According to the present invention, the flexible connection member is connected to the electrode pattern via the through hole, so that the flexible connection member is connected to the surface to which the semiconductor integrated circuit chip is fixed. Since the connection is made to another surface, the electrode pattern surface of the upper transparent substrate and the lower transparent substrate can be small, and the area of the liquid crystal display element can be formed small.

[Brief description of the drawings]

FIG. 1 is a perspective view showing a first embodiment according to the present invention as viewed obliquely from above.

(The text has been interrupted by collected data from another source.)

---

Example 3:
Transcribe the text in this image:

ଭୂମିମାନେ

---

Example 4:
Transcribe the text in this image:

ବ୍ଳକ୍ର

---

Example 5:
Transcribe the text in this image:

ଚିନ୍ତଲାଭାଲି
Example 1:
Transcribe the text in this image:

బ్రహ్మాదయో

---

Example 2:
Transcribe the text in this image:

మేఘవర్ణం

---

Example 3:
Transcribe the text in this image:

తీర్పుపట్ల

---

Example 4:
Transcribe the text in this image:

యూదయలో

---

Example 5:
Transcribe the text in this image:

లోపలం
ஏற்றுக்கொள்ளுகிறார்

FIG. 2 is a partial sectional view showing a schematic state of a section taken along line AA in FIG. 1;

FIG. 3 is a plan view showing a state as viewed from arrows BB in FIG. 2;

FIG. 4 is a plan view of the first embodiment illustrating a state where a flexible connecting member in FIG. 3 is removed.

FIG. 5 is a detailed sectional view of the first embodiment showing a state of a portion C in FIG. 2;

FIG. 6 is a plan view of the second embodiment illustrating a state where a flexible connecting member in FIG. 3 is removed.

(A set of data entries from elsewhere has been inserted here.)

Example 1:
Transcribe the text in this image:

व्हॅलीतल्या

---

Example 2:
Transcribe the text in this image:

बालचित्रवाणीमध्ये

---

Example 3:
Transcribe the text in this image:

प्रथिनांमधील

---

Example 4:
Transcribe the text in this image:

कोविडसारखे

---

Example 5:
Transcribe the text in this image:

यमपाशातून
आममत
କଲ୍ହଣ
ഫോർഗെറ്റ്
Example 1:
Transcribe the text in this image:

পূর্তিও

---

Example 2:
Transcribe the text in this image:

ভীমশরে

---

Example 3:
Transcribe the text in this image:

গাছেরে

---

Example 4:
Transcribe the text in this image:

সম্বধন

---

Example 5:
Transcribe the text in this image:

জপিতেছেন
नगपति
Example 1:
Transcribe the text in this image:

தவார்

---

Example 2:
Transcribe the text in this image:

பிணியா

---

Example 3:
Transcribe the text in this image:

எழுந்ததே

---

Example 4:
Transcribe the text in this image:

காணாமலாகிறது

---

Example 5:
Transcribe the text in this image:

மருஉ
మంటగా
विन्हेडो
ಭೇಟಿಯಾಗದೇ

FIG. 7 is a detailed sectional view showing a state of a portion C in FIG. 2 in a second embodiment.

FIG. 8 is an explanatory sectional view showing a state in which the first embodiment according to the present invention is applied to a transmissive display device with a backlight.

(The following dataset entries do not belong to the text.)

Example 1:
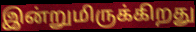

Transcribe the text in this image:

இன்றுமிருக்கிறது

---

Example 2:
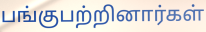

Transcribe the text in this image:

பங்குபற்றினார்கள்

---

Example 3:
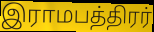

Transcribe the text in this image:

FIG. 9 is an explanatory sectional view showing a state in which the first embodiment according to the present invention is applied to a reflective display device.

FIG. 10 is a perspective view showing a schematic configuration of a liquid crystal display device according to the conventional example.

[Explanation of symbols]

 Reference Signs List 1 liquid crystal display element 2 upper transparent substrate 2a electrode pattern A 2b electrode pattern B 2c through hole 3 lower transparent substrate 4 sealing member 5 flexible connection member 5a end 6 semiconductor integrated circuit chip 7a anisotropic conductive adhesive film for semiconductor 7b Anisotropic conductive adhesive film for connecting member 8 Liquid crystal 9 Backlight 10 Reflecting member

 ────────────────────────────────────────────────── ─── Continuing on the front page (72) Inventor Mitsutaka Okano 6-11-12, Honcho, Tanashi-shi, Tokyo F-term in Citizen Watch Co., Ltd. Tanashi Works (reference) 2H092 GA48 GA50 GA60 HA04 PA06 5G435 AA18 BB12 BB15 BB16 EE25 EE33 EE42 EE47 FF03 GG21 HH12

Claims (5)

[Claims] 1. A lower transparent substrate and an upper transparent substrate constitute a cell for accommodating liquid crystal, and at least one surface of the lower transparent substrate and the upper transparent substrate has an electrode pattern, and a semiconductor integrated circuit chip is formed on the electrode pattern. A liquid crystal display device comprising: a connected liquid crystal display element; and a flexible connection member electrically connected to an electrode pattern of the liquid crystal display element and a control circuit for controlling the liquid crystal display element. Alternatively, a through hole is formed in the upper transparent substrate, and the flexible connection member is disposed so as to face the lower surface of the lower transparent substrate, and the flexible connection member is provided with the electrode pattern through the through hole. A liquid crystal display device characterized by being connected to a liquid crystal display. 2. The liquid crystal according to claim 1, wherein the flexible connection member extends so as to extend from a front side of the connected upper transparent substrate to a back side of the lower transparent substrate. Display device. 3. The liquid crystal display device according to claim 1, wherein the through hole is provided to face a lower surface of the semiconductor integrated circuit chip. 4. The liquid crystal display device according to claim 1, wherein said through hole is provided outside a side surface of said semiconductor integrated circuit chip. 5. The liquid crystal display device according to claim 1, wherein the liquid crystal display element is a reflection type, and the flexible connection member extends on a reflection side.